It was economic reasons that prompted the A Partnership for National Unity + Alliance for Change (APNU+AFC) government to shut down sugar estates in Guyana. It was in no way intended to discriminate against Indo-Guyanese, who largely benefit from the sugar industry, said AFC Leader, Khemraj Ramjattan during a televised programme, “Alliance on the move”, recently on DTV8.

The former Public Security Minister was at the time responding to the Attorney General (AG) and Legal Affairs Minister, Anil Nandlall’s argument that if reopening estates is deemed a ‘racial’ move, closing them was too.

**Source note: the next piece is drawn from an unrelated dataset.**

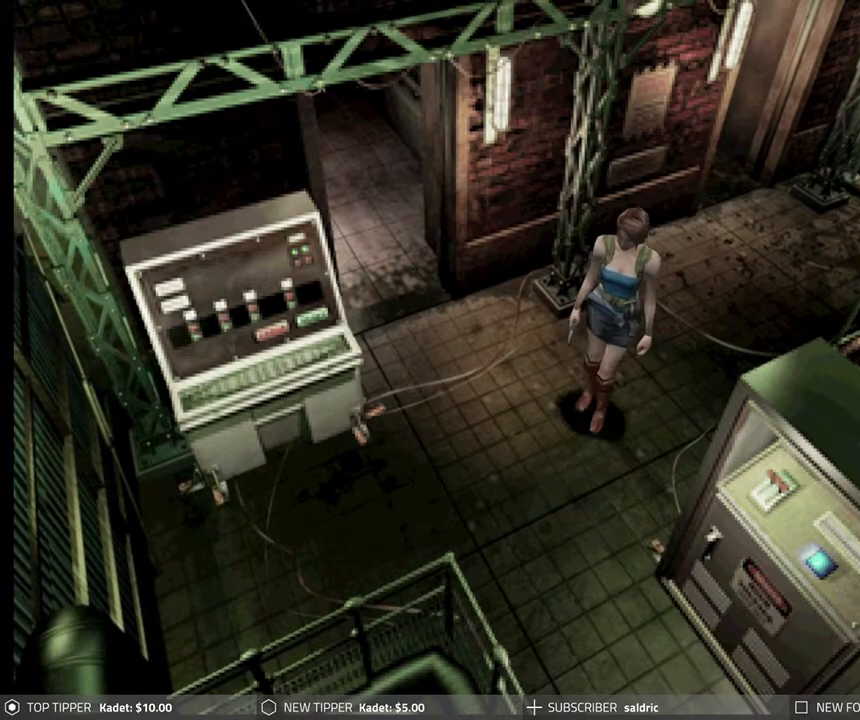
{"buttons": ["DPAD_DOWN"], "left_stick": "center", "events": [[67, "DPAD_RIGHT", "down"], [167, "DPAD_RIGHT", "up"]]}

Nandlall, last week, called out Ramjattan on comments he made about the People’s Progressive Party/Civic (PPP/C)’s plan to reopen estates being nothing but an attempt to throw “red meat” to its Indo-Guyanese support base.

The AG posited that if his government is being condemned by the APNU+AFC for reopening the estates on the premise of solely looking out for Indo-Guyanese, then the Coalition’s shuttering of at least three facilities within five years, only illustrates an opposing stance. Hence his contention: “if the decision to reopen the estates is a racist one, following that logic, one can argue that the decision to close was a racist one.”

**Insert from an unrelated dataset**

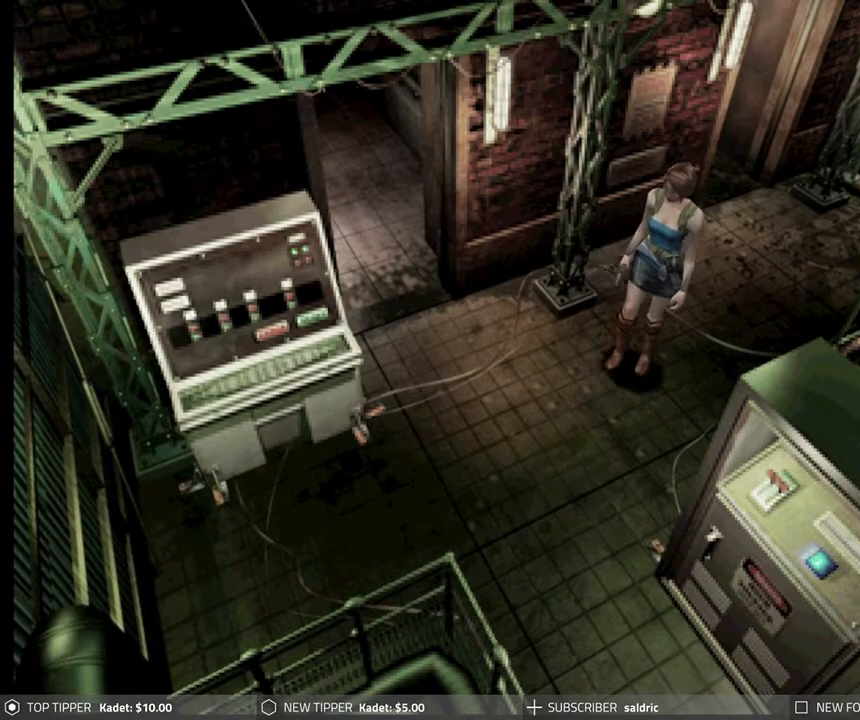
{"buttons": ["DPAD_DOWN"], "left_stick": "center", "events": []}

But Ramjattan argued that Nandlall misinterpreted the facts when he sought to draw that parallel.

“[H]e (Nandlall) didn’t even get the thing right. We closed down the three factories largely because of economic reasons,” he said, while reminding that the PPP/C had also shuttered estates during its previous 23-year reign.

The politician said, too, that it was not the APNU+AFC that “bankrupted” the industry, but the regime “still tried with it”. Ramjattan said that closing those estates was the logical thing to do, given that production cost towered the price of the commodity.

“A billion dollars per month we had to give to run that thing,” the AFC Leader said, while adding that the PPP/C’s plan to reopen estates will open up further economic challenges for private sugar farmers.

“But some of them blind. They not listening to the argument, and the argument is this: you do not create a product for the market that will sell at half your production cost. That’s the first thing. Twenty-six cents is our production cost; 13 cents is what you sell sugar for in the world market,” he said.

The PPP/C government has already embarked on its mission to revitalise the Guyana Sugar Corporation (GuySuCo). The Indian High Commissioner to Guyana, Dr K J Srinivasa has signalled his willingness to promote Guyana’s sugar industry to his country.